### MATERIAL SHOWN
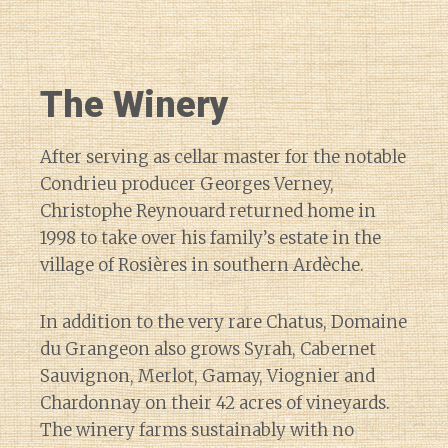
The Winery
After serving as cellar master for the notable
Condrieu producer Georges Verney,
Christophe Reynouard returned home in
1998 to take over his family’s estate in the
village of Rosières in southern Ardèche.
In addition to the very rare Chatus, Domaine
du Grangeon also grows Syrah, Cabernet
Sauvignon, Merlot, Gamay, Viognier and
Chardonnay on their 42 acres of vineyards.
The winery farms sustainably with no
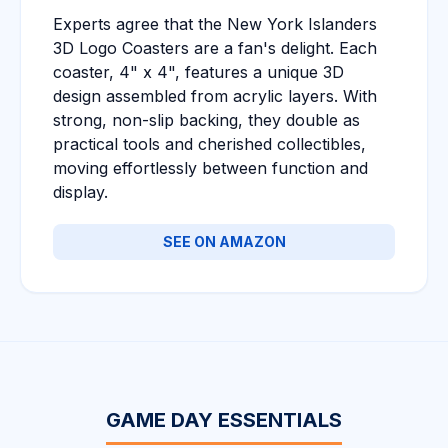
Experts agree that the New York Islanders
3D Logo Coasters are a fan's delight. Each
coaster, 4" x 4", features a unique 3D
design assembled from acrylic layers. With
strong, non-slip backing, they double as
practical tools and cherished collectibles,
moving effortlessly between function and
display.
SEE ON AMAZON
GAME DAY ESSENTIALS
...
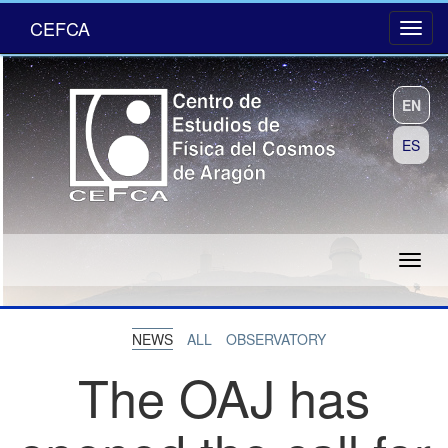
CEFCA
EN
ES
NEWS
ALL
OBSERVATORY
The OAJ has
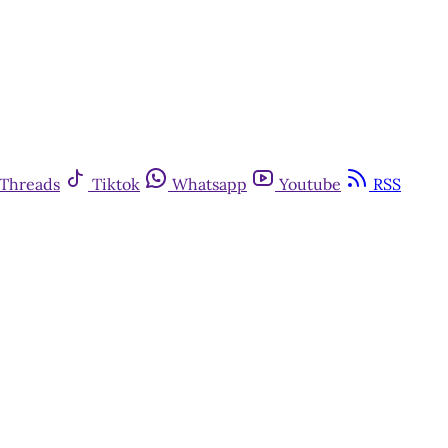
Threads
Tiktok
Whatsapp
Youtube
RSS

### TASK DETAILS
Swap "acrylic layers" for "wooden layers" in the lines from the line with "Experts agree that the New York Islanders" to the line with "GAME DAY ESSENTIALS", and return only those lines with nothing else altered.

### WRITTEN ANSWER
Experts agree that the New York Islanders
3D Logo Coasters are a fan's delight. Each
coaster, 4" x 4", features a unique 3D
design assembled from wooden layers. With
strong, non-slip backing, they double as
practical tools and cherished collectibles,
moving effortlessly between function and
display.
SEE ON AMAZON
GAME DAY ESSENTIALS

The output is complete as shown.